● **Aim of the exercise**
All of the data is to be printed exactly, though the images must be left off.

(Transcribed page contents)
▼

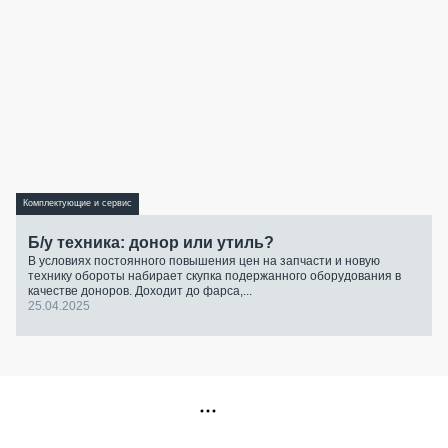
Комплектующие и сервис
Б/у техника: донор или утиль?
В условиях постоянного повышения цен на запчасти и новую
технику обороты набирает скупка подержанного оборудования в
качестве доноров. Доходит до фарса,...
25.04.2025
РЕКЛАМА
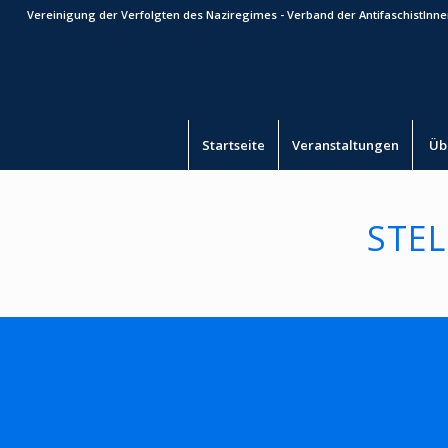
Vereinigung der Verfolgten des Naziregimes - Verband der AntifaschistInnen
Startseite
Veranstaltungen
Üb
STE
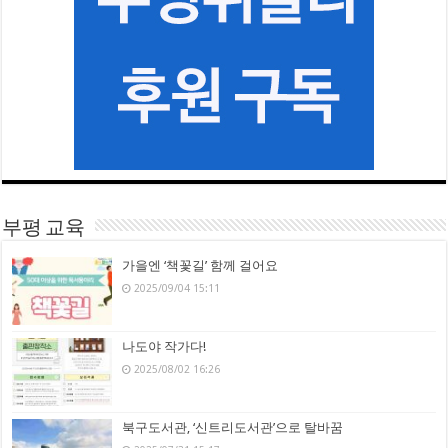
부평 교육
가을엔 ‘책꽃길’ 함께 걸어요
2025/09/04 15:11
나도야 작가다!
2025/08/02 16:26
북구도서관, ‘신트리도서관’으로 탈바꿈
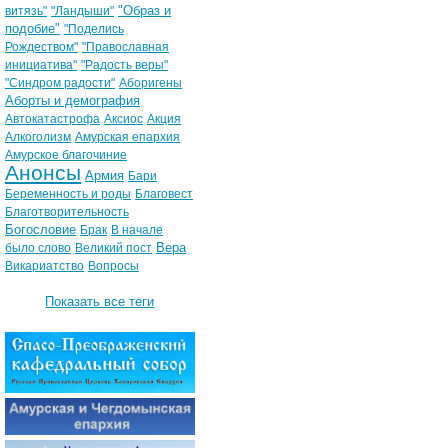
"Образ и
витязь"
"Ландыши"
подобие"
"Поделись
Рождеством"
"Православная
инициатива"
"Радость веры"
"Синдром радости"
Аборигены
Аборты и демография
Автокатастрофа
Аксиос
Акция
Алкоголизм
Амурская епархия
Амурское благочиние
Анонсы
Армия
Бари
Беременность и роды
Благовест
Благотворительность
Богословие
Брак
В начале
Вера
было слово
Великий пост
Викариатство
Вопросы
Показать все теги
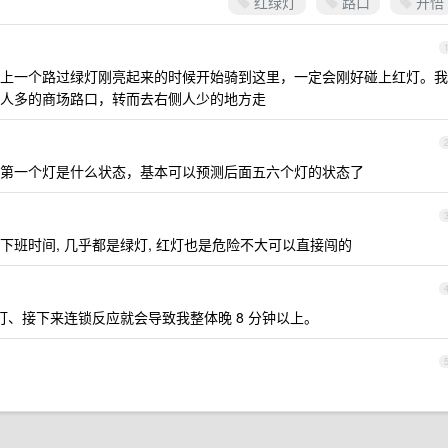
红绿灯
路口
开悟
上一个路过绿灯刚亮起来的时候开始骑到这里，一定会刚好碰上红灯。我
人多的商场路口，转而去右侧人少的地方走
第一个灯是什么状态，基本可以预测后面五六个灯的状态了
班时间, 几乎都是绿灯, 红灯也是危险不大可以直接闯的
绿灯、接下来连锁反应就会导致我整体晚 8 分钟以上。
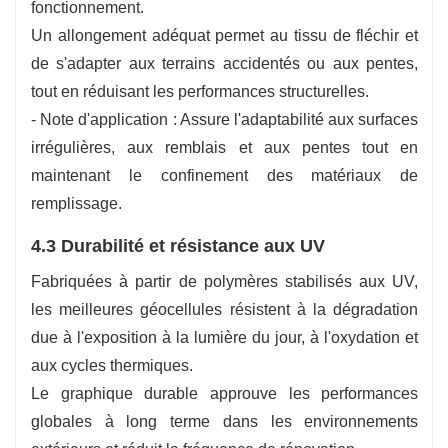
fonctionnement.
Un allongement adéquat permet au tissu de fléchir et
de s'adapter aux terrains accidentés ou aux pentes,
tout en réduisant les performances structurelles.
- Note d'application : Assure l'adaptabilité aux surfaces
irrégulières, aux remblais et aux pentes tout en
maintenant le confinement des matériaux de
remplissage.
4.3 Durabilité et résistance aux UV
Fabriquées à partir de polymères stabilisés aux UV,
les meilleures géocellules résistent à la dégradation
due à l'exposition à la lumière du jour, à l'oxydation et
aux cycles thermiques.
Le graphique durable approuve les performances
globales à long terme dans les environnements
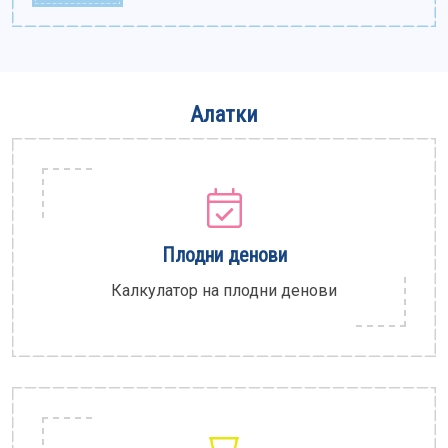
Алатки
Плодни денови
Калкулатор на плодни денови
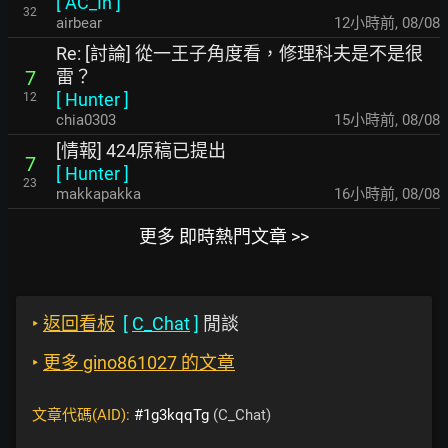
[
AC_In
]
32
airbear
12小時前
,
08/08
Re: [討論] 從一王子角度看，修理科夫是不是很
雷？
7
[
Hunter
]
12
chia0303
15小時前
,
08/08
[情報] 424原稿已提出
7
[
Hunter
]
23
makkapakka
16小時前
,
08/08
更多 即時熱門文章 >>
‣
返回看板
[
C_Chat
]
閒談
‣
更多 gino861027 的文章
文章代碼(AID):
#1g3kqqTg
(C_Chat)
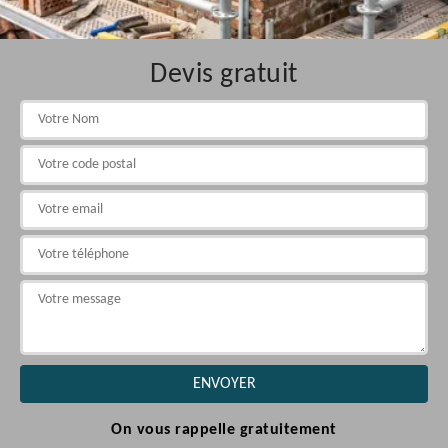
Devis gratuit
On vous rappelle gratuitement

▲

● **Completed exercise**
Комплектующие и сервис
Б/у техника: донор или утиль?
В условиях постоянного повышения цен на запчасти и новую
технику обороты набирает скупка подержанного оборудования в
качестве доноров. Доходит до фарса,...
25.04.2025
РЕКЛАМА
Vereinigung der Verfolgten des Naziregimes - Verband der AntifaschistInnen
Startseite
Veranstaltungen
Üb
STE
부평 교육
가을엔 ‘책꽃길’ 함께 걸어요
2025/09/04 15:11
나도야 작가다!
2025/08/02 16:26
북구도서관, ‘신트리도서관’으로 탈바꿈
"Образ и
витязь"
"Ландыши"
подобие"
"Поделись
Рождеством"
"Православная
инициатива"
"Радость веры"
"Синдром радости"
Аборигены
Аборты и демография
Автокатастрофа
Аксиос
Акция
Алкоголизм
Амурская епархия
Амурское благочиние
Анонсы
Армия
Бари
Беременность и роды
Благовест
Благотворительность
Богословие
Брак
В начале
Вера
было слово
Великий пост
Викариатство
Вопросы
Показать все теги
红绿灯
路口
开悟
上一个路过绿灯刚亮起来的时候开始骑到这里，一定会刚好碰上红灯。我
人多的商场路口，转而去右侧人少的地方走
第一个灯是什么状态，基本可以预测后面五六个灯的状态了
班时间, 几乎都是绿灯, 红灯也是危险不大可以直接闯的
绿灯、接下来连锁反应就会导致我整体晚 8 分钟以上。
fonctionnement.
Un allongement adéquat permet au tissu de fléchir et
de s'adapter aux terrains accidentés ou aux pentes,
tout en réduisant les performances structurelles.
- Note d'application : Assure l'adaptabilité aux surfaces
irrégulières, aux remblais et aux pentes tout en
maintenant le confinement des matériaux de
remplissage.
4.3 Durabilité et résistance aux UV
Fabriquées à partir de polymères stabilisés aux UV,
les meilleures géocellules résistent à la dégradation
due à l'exposition à la lumière du jour, à l'oxydation et
aux cycles thermiques.
Le graphique durable approuve les performances
globales à long terme dans les environnements
Алатки
Плодни денови
Калкулатор на плодни денови
[
AC_In
]
32
airbear
12小時前
,
08/08
Re: [討論] 從一王子角度看，修理科夫是不是很
雷？
7
[
Hunter
]
12
chia0303
15小時前
,
08/08
[情報] 424原稿已提出
7
[
Hunter
]
23
makkapakka
16小時前
,
08/08
更多 即時熱門文章 >>
‣
返回看板
[
C_Chat
]
閒談
‣
更多 gino861027 的文章
文章代碼(AID):
#1g3kqqTg
(C_Chat)
Devis gratuit
On vous rappelle gratuitement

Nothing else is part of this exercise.